Short exercise 1:
Using the mug printing thread, answer these:
(a) At what oven temperature does the first poster print the mugs?
(b) In what does lben cool mugs right after they come out of the press?
(c) At which store does lben say a convection oven can be bought for less than $80?
Short exercise 2:
Copy word for word the stretch of the mug printing thread from "Loretta, May I" through "(Nov 6, 2007)".

Text section:
--- Start ---
# Mug printing problem



## brice (Mar 10, 2010)

Hi all,

I'm printing 11oz mugs using wraps in a regular oven. 400 degrees. I can't get consistent results. Some mugs are spot on and some are faded with the paper scorched. I can't figure out what might be going on here. Any thoughts?

Separate question? How do you cool your mugs after printing with a wrap?


----------



## lben (Jun 3, 2008)

I use a mug press for mine and cool them in a bowl of tepid water immediately after they come out of the press (and wrap). Your results should be the same if you are doing every thing exactly the same. You need a convection oven (please don't use your home cooking oven because the gas released can get into your food). The time needs to be measured exactly the same. AND you need the exact amount of pressure on each one.

I do water bottles with wraps and did tests to see how much pressure I needed. I measured the distance between the bolts on the wraps and once I got a tightness that gave awesome results I wrote that down and found something that would snugly fit between the bolts so that I could get the exact same tightness each time. I found that the thickness of a small crescent wrench was the perfect size for the water bottles. That's a different sized wrap by the way. The wraps that I used are bolt tightened. I have other wraps that attach by hooked action after a sufficient amount of elbow grease is applied. 

Faded and scorched means they weren't wrapped tightly enough or they were left in the oven too long.


----------



## selanac (Jan 8, 2007)

Well that's good to know Loretta. Guess I have to go out and buy a Convection oven tomorrow. 

Thanks for the info.


----------



## lben (Jun 3, 2008)

You can get one at Walmart for less than $80. That's where I got mine at. You just have to be sure the mug will fit nicely inside it without getting too close to the heating elements. I got a rotisserie, convection, conventional oven. 

They do recommend not using your home oven for sublimation because the ink turns into a gas (which is why you're supposed to do it in a well ventilated area too) and that gas can attach itself to the oven walls and when it gets reheated that ink turns back into a gas and theoretically can get onto your food. I would assume that if it isn't safe to breathe it most likely isn't safe to ingest either.


----------



## selanac (Jan 8, 2007)

Loretta, May I ask you a question? Do you ship completed individual mugs to your customers, and if so, how to you pack them and which carrier? What's the average cost?

Thanks, Paul


----------



## helix-2000 (Nov 6, 2007)
--- End ---
Records
--- Start ---
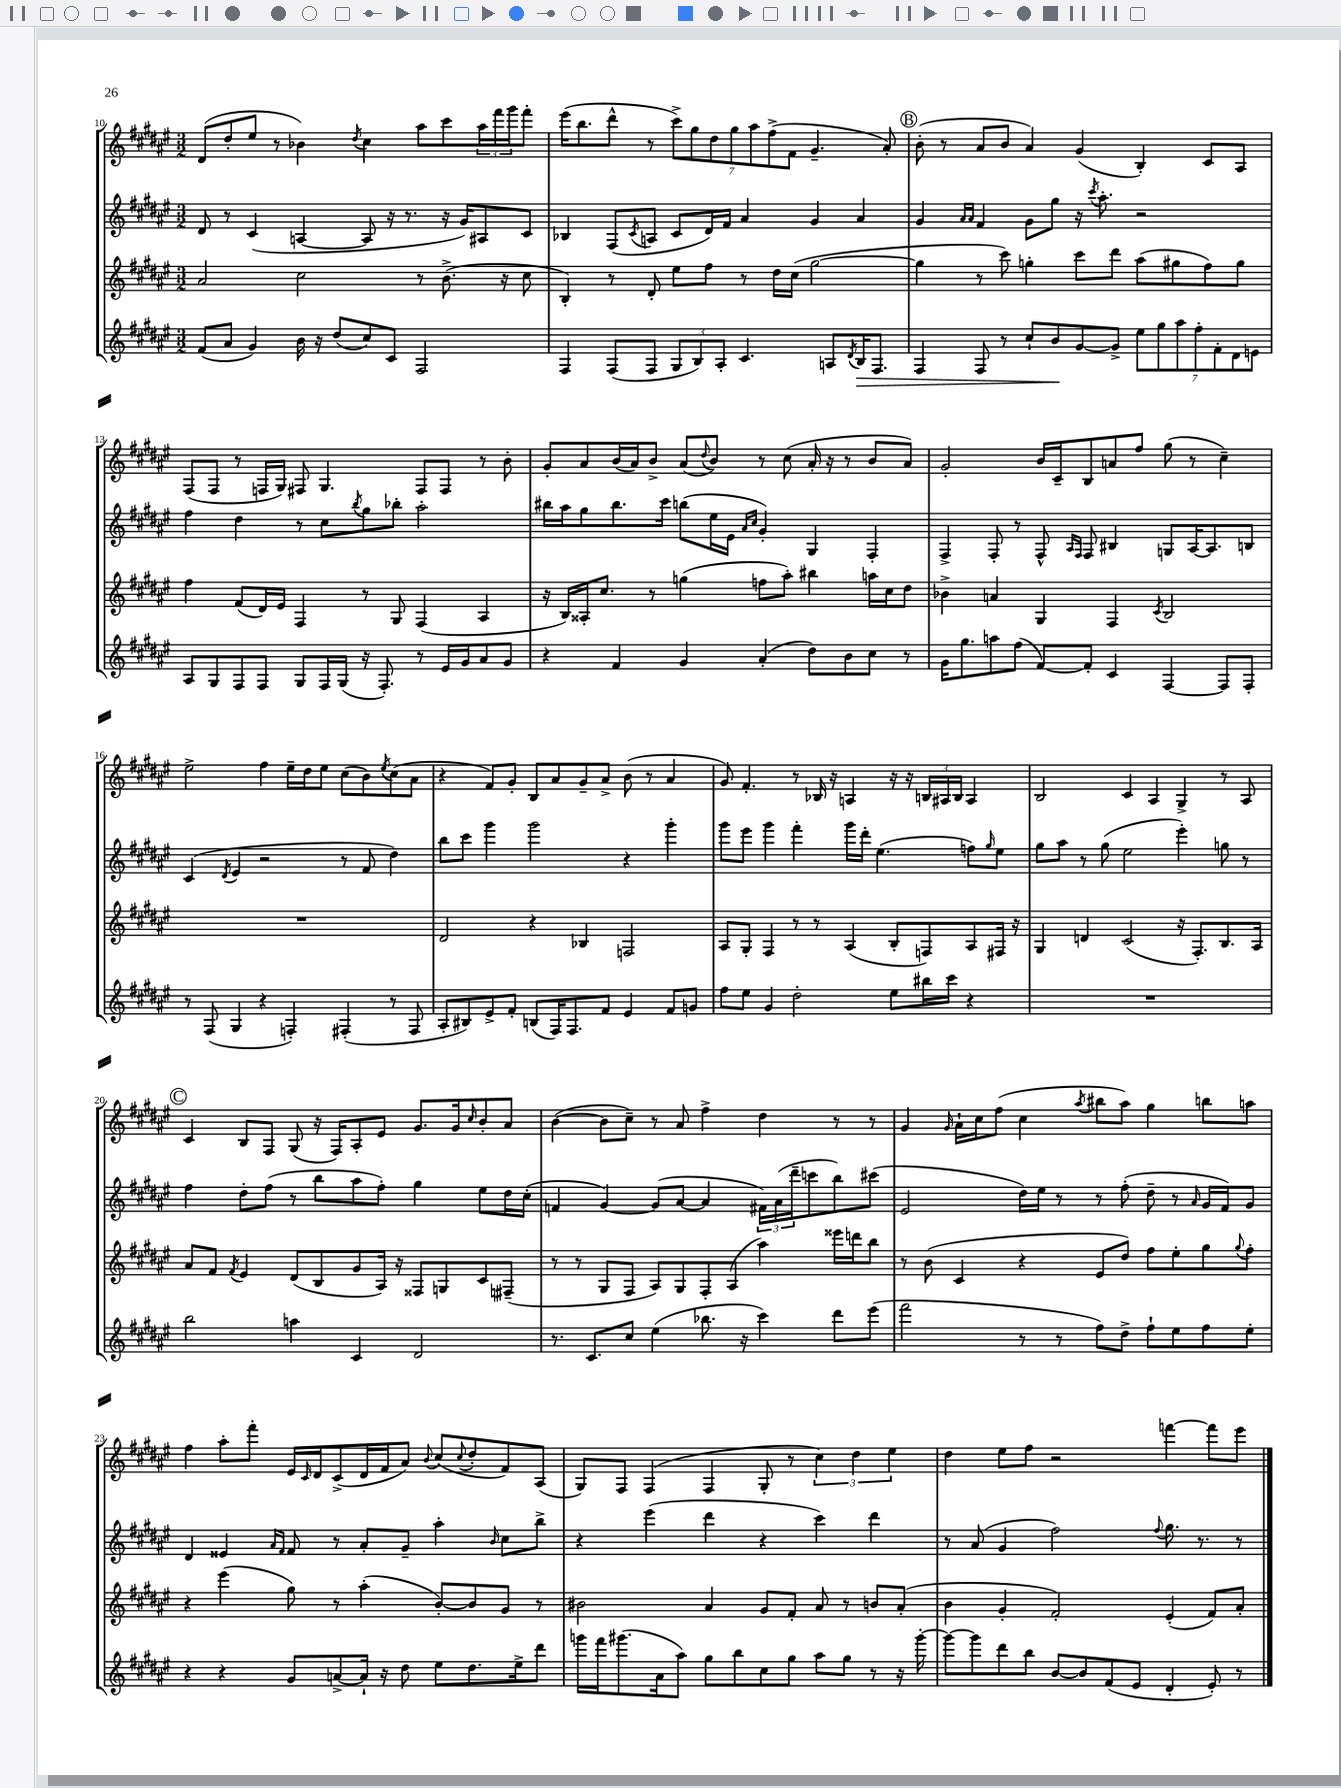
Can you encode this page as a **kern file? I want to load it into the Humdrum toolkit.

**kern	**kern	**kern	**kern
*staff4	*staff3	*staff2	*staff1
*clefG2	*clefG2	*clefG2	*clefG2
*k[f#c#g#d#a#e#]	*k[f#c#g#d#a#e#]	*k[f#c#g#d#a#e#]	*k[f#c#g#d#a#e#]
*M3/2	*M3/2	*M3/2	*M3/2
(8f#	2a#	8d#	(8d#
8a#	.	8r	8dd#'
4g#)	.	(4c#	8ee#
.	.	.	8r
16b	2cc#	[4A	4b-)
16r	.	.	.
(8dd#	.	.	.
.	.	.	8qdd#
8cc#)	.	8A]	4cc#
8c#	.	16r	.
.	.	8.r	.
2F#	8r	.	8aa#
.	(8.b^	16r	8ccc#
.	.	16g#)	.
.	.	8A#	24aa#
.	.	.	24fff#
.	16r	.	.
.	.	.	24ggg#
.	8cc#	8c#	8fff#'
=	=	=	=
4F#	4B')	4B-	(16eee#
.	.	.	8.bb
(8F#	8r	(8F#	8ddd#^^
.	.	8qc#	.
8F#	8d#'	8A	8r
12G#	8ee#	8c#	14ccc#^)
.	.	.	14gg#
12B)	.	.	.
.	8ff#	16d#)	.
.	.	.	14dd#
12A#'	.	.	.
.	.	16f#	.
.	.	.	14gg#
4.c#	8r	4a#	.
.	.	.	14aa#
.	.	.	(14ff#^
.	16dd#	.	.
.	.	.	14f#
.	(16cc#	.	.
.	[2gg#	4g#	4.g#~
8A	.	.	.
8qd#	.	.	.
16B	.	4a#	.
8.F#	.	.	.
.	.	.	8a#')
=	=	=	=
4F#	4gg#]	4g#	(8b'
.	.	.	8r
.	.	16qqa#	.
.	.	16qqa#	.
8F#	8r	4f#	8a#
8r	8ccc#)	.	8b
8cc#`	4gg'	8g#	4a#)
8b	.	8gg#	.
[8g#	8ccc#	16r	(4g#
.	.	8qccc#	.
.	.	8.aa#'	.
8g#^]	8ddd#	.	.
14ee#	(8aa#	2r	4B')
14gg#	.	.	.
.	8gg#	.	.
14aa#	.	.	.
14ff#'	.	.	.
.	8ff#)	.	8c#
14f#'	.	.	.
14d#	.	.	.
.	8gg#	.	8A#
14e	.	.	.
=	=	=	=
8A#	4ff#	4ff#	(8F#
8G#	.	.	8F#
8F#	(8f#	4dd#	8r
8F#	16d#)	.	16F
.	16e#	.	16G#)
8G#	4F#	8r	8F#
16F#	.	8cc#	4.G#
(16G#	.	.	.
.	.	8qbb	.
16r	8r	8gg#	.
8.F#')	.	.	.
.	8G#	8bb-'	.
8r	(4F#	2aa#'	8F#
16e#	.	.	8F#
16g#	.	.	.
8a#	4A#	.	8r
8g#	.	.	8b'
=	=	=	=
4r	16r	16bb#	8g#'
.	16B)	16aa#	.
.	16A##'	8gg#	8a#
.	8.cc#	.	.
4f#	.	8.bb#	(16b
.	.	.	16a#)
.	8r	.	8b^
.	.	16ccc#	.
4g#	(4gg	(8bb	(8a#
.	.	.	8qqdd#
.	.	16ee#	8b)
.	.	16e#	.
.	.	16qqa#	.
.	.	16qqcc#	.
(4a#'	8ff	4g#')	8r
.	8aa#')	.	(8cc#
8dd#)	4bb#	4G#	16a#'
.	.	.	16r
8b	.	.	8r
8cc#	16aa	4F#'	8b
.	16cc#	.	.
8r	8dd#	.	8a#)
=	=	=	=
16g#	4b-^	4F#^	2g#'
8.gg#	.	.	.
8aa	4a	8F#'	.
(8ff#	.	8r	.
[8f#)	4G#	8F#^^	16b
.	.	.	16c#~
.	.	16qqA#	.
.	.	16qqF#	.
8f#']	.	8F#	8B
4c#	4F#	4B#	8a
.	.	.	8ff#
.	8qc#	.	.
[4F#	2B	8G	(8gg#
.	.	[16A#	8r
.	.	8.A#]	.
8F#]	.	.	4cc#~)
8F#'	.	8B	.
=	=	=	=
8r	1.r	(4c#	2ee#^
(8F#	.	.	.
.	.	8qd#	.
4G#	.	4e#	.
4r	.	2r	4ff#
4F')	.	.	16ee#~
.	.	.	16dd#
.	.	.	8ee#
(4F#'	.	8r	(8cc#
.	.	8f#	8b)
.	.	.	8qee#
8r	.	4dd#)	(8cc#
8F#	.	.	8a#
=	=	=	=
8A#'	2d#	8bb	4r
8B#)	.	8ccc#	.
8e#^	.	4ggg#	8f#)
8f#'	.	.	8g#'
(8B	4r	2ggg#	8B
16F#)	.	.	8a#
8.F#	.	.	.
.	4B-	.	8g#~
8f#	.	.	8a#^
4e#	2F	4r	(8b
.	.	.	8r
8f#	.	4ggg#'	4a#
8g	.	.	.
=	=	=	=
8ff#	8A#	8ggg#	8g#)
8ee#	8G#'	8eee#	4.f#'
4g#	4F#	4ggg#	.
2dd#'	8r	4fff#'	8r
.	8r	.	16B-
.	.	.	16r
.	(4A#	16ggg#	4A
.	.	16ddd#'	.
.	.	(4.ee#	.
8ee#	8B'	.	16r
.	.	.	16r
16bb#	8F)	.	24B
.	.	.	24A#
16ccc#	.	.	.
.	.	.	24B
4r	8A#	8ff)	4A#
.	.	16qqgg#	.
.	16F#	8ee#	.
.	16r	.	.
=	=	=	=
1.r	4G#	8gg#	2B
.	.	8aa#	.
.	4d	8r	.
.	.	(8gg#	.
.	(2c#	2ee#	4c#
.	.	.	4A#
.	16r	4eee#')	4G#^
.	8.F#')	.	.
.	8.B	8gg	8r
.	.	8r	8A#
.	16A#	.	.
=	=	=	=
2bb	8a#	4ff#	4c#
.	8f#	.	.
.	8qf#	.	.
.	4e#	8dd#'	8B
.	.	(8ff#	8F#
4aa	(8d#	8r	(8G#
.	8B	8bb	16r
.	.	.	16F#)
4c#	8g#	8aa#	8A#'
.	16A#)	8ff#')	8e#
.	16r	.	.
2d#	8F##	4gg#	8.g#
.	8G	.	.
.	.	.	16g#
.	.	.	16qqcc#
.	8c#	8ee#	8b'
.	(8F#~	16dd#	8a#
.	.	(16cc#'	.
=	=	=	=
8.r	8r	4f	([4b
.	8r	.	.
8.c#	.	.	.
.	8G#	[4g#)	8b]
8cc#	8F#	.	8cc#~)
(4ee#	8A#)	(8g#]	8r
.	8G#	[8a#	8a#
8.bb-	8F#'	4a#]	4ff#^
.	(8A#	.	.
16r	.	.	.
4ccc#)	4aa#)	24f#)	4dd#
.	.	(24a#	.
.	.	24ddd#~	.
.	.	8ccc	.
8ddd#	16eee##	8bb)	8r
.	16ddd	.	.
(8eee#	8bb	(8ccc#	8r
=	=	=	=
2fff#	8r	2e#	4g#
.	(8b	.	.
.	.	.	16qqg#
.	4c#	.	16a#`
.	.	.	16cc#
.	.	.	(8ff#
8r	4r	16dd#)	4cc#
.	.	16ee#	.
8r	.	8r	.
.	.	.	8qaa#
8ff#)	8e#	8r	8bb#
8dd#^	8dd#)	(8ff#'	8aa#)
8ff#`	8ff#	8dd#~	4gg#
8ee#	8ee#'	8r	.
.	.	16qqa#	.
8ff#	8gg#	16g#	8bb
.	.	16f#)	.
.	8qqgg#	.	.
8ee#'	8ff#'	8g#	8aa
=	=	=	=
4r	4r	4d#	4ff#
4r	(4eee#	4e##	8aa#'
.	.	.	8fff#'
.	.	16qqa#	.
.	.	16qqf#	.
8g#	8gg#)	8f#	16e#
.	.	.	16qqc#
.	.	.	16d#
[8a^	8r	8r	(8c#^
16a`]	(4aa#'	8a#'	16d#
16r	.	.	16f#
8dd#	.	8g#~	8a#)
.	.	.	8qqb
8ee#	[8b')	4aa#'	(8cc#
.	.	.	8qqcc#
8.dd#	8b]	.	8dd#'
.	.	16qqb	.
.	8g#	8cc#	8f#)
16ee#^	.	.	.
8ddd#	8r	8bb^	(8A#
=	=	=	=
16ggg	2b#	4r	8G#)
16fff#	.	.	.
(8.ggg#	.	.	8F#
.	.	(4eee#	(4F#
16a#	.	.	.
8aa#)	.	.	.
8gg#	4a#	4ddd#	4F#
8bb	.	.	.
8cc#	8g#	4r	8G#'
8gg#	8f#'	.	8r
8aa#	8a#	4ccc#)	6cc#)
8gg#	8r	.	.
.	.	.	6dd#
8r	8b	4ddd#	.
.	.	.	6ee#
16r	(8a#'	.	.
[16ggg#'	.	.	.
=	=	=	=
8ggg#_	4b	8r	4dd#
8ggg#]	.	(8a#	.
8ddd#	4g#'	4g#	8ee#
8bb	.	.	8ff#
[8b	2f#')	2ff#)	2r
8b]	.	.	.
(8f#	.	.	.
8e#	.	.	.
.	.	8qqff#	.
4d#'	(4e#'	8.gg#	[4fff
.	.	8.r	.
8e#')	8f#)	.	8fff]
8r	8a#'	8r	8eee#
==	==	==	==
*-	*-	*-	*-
--- End ---
Finished answer 1:
(a) 400 degrees
(b) A bowl of tepid water
(c) Walmart

Finished answer 2:
Loretta, May I ask you a question? Do you ship completed individual mugs to your customers, and if so, how to you pack them and which carrier? What's the average cost?

Thanks, Paul


----------



## helix-2000 (Nov 6, 2007)